# Document excerpt
▽

Usually when I like a book it’s from the first sentence, and so far Mona, your books and some other author’s books hooked me like a fish on a hook. Your books are like drugs. Now I know what an addiction is. :)~Ashley Eskidjian on Facebook


Blurb for Rx IN RUSSIAN:
An American Pediatrician / A Russian Surgeon
A woman who lost a son and frantically avoids marriage and family
A man with four adorable sons who badly need a mother
Can attraction and love overcome guilt, duty, and a clash of cultures?

If you like to travel and love to read, come and enjoy my international romances. I will take you around the world through stories that simmer with emotion and sizzle with passion.
Rx in RUSSIAN: click to buy at     TWRP and Amazon.com

All my books available at                amazon.com/MonaRisk

Monday, May 2, 2011

***** Review for Rx IN RUSSIAN

Fyodor is the perfect prescription for Jillian!, April 30, 2011
By Steph "Author of "The Giving Meadow"" (California) - See all my reviewsAmazon Verified Purchase(What's this?)

This review is from: Prescription in Russian (Kindle Edition)

Dr. Jillian Burton is a dedicated pediatrician sent on assignment to Belarus. Jillian is calm under pressure and used to working in third world conditions. She finds there's much to be done in Belarus, but she's never been attracted to a man like she is to Dr. Fyodor Vassilov, the director of the Minsk Solitary Hospital. Can Jillian finally find a family and love in Fyodor's arms?

Set in Minsk, Belarus, Jillian Burton works for the American Health Delegation. Her assignment is to help modernize the Solidarity Hospital, but she doesn't expect the director to be so charming or attractive.

On her first day, Jillian helps Fyodor deliver a baby. They learn the young mother is destitute and her family has disowned her. To Jillian's shock, the mother leaves a note giving Jillian custody of the baby.

Fyodor offers to help Jillian care for the child until she can arrange for an adoption. Jillian soon learns Fyodor is a widower with four sons. While Jillian loves working with children, she doubts herself when it comes to motherhood. And that's the crux of her problem. The chemistry between her and Fyodor is combustible, but Fyodor also comes with four children. As Jillian assignment comes to its end, she has to confront her demons and make some tough choices. Will Jillian choose Fyodor or run away to her next assignment?

△

# Data block
▽

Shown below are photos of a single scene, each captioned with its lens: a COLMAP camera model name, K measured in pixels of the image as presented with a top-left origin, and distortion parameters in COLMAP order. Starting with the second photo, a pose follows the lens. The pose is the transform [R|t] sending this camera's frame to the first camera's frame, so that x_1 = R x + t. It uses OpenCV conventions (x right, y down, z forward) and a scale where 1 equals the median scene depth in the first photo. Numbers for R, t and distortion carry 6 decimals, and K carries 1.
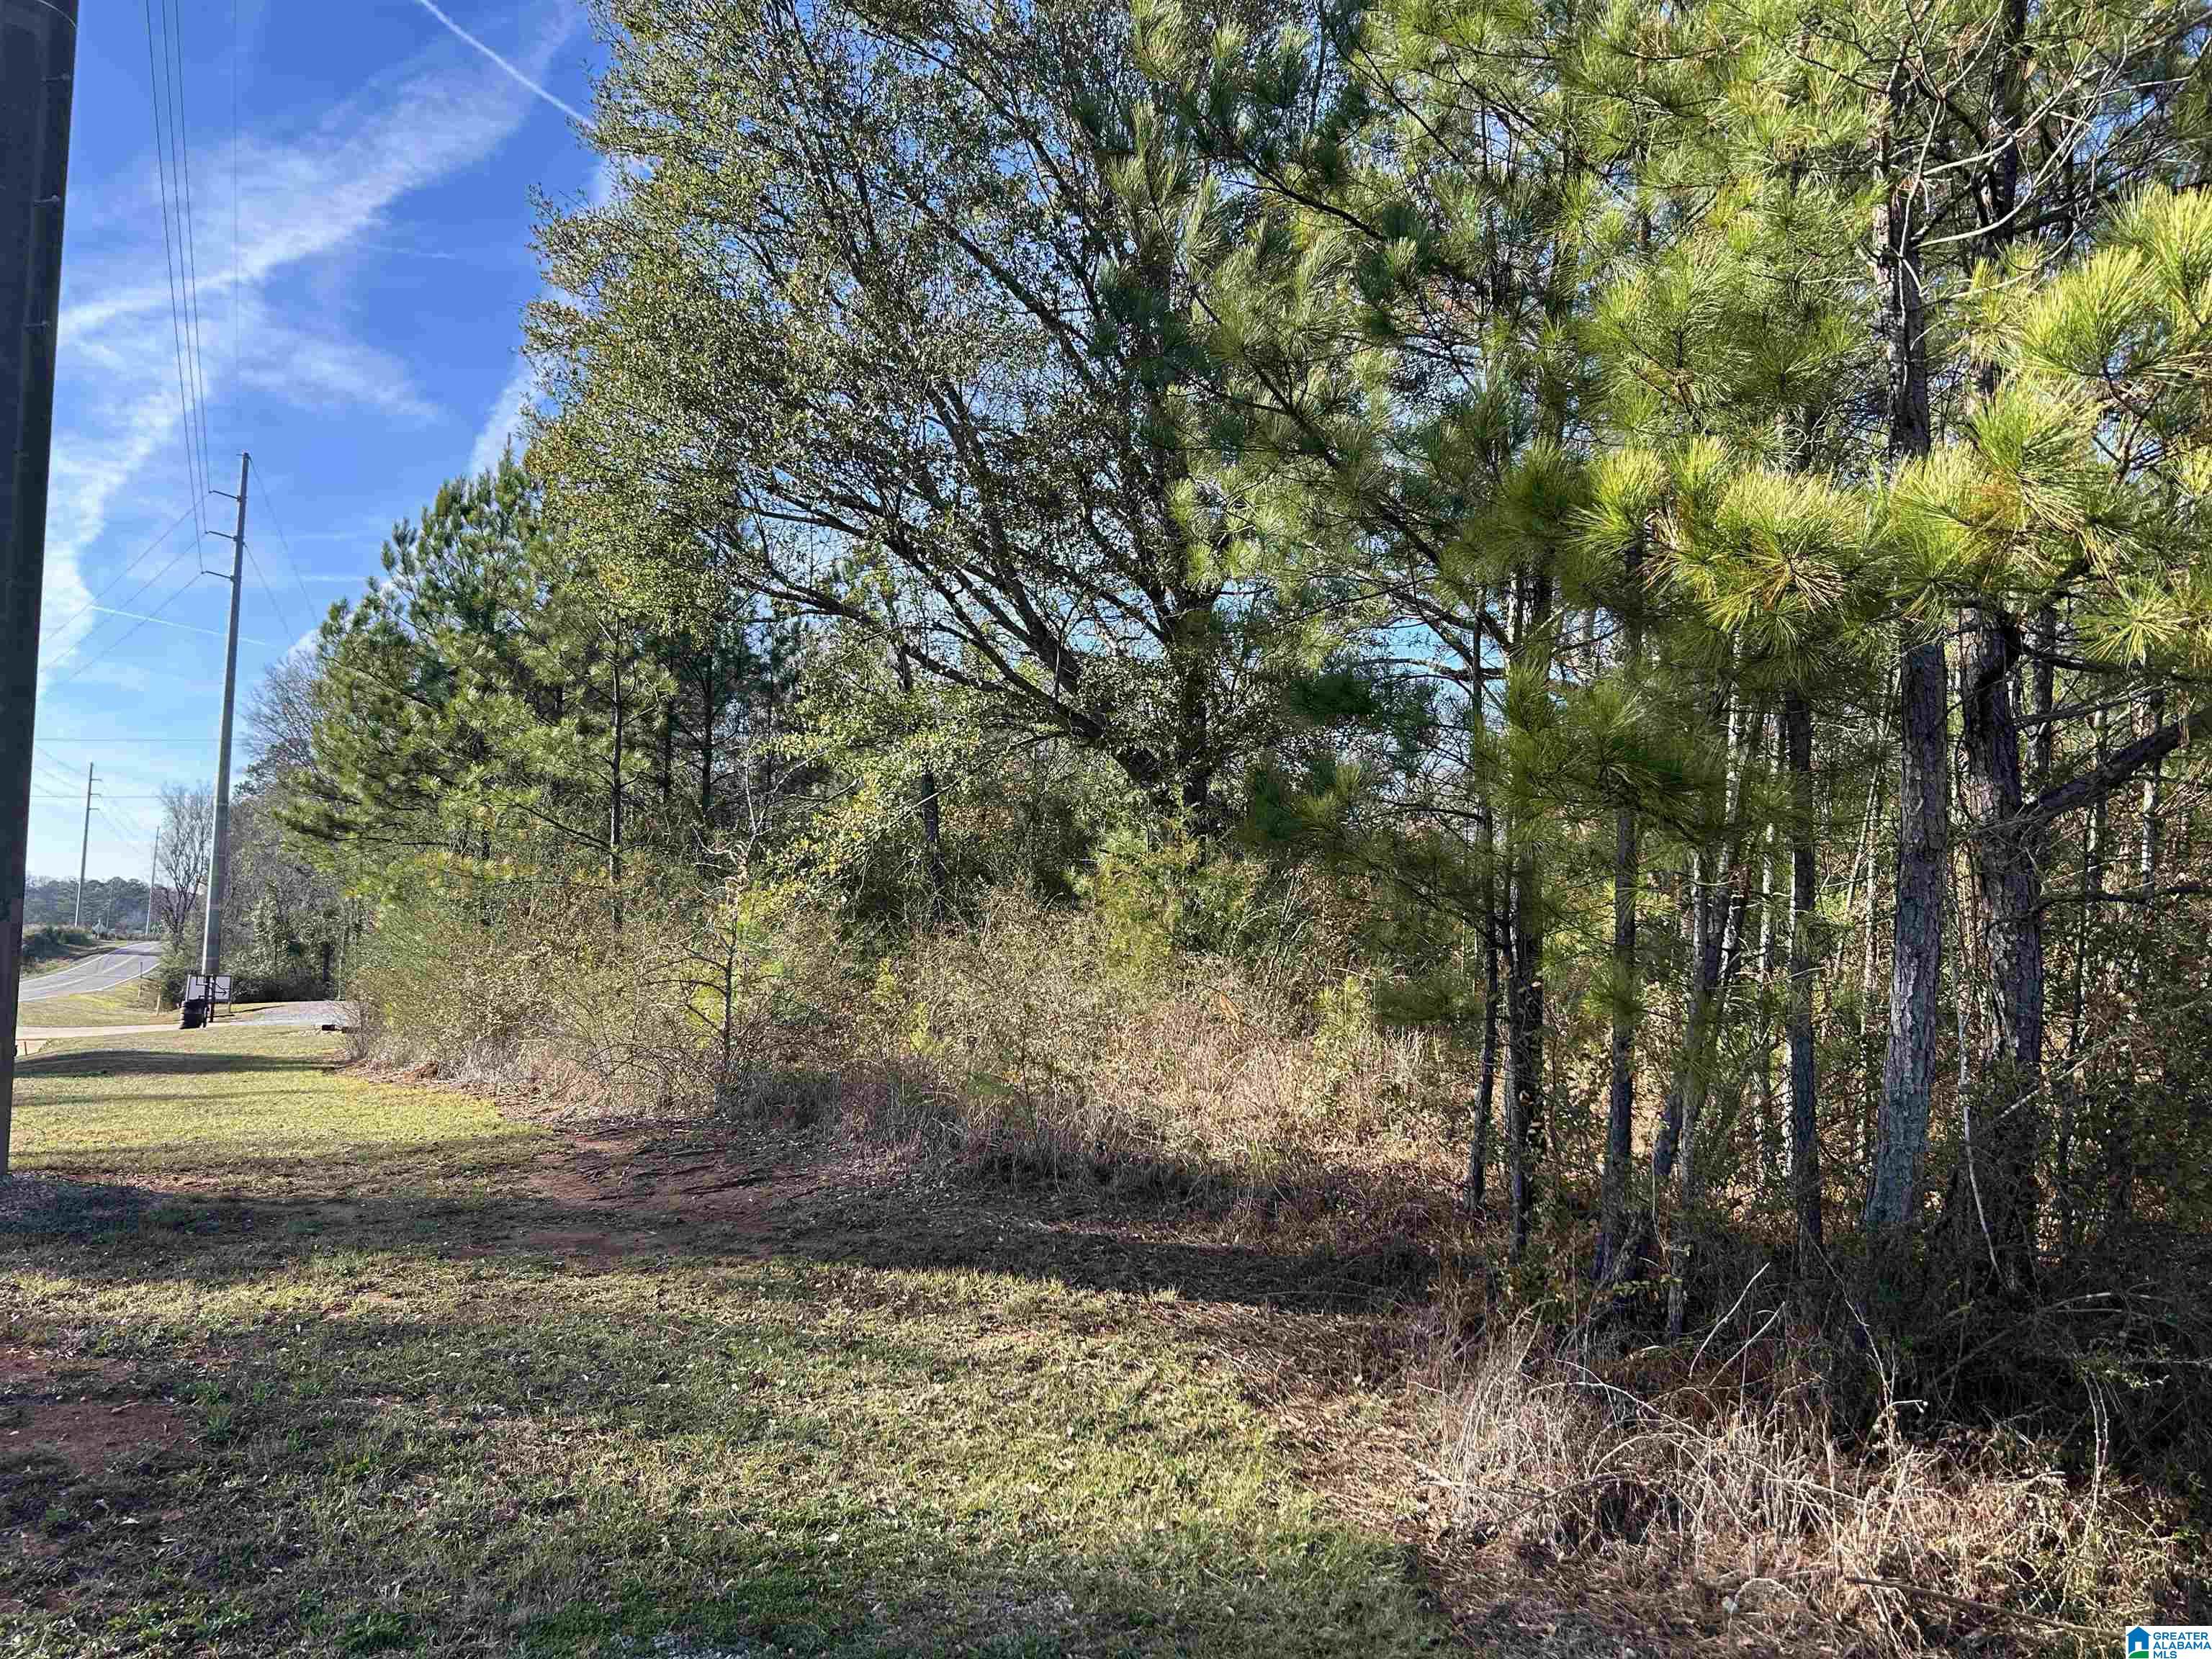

△

# Problems to work on
(a) According to the romance novel review, which organization does Jillian Burton work for in Minsk?
(b) Translate this sentence from the romance novel review into Spanish: "On her first day, Jillian helps Fyodor deliver a baby."
(c) Carry on the romance novel review from the point where it stops.
The data has nothing to do with the romance novel review.

# Responses per task
(a) She works for the American Health Delegation.

(b) En su primer día, Jillian ayuda a Fyodor a traer al mundo a un bebé.

(c)
Risk does a wonderful job establishing the setting by sharing the customs, food, and climate of Belarus with the reader. Her rich details bring a wonderful authenticity to the story.

Risk's writing is crisp and easy to read, engaging the reader on the first page.

What makes "Prescription in Russian" shine is the rich characterization. Fyodor is handsome, honest, and noble. He knows what he wants - and he wants Jillian, only he has to confront the ghost of his dead wife in order to open up his heart to love again.

Jillian is dedicated with a soft spot for children, but she's forever tortured by a dark secret that has hardened her heart toward love and motherhood. In order to give Fyodor her love, she has to find a way to let the ghosts of her past go.

The supporting cast is wonderful and so deliciously human. I was on the edge of my seat wanting to know what would happen to Lisa and Bashir.

The story is sophisticated for romance readers and the love scene is tasteful, evoking a rich, sensual chemistry that Jillian and Fyodor share.

"Prescription in Russian" is a lush, international contemporary romance you can't put down.

Thank you Steph for this wonderful review. I am so glad you enjoyed my book.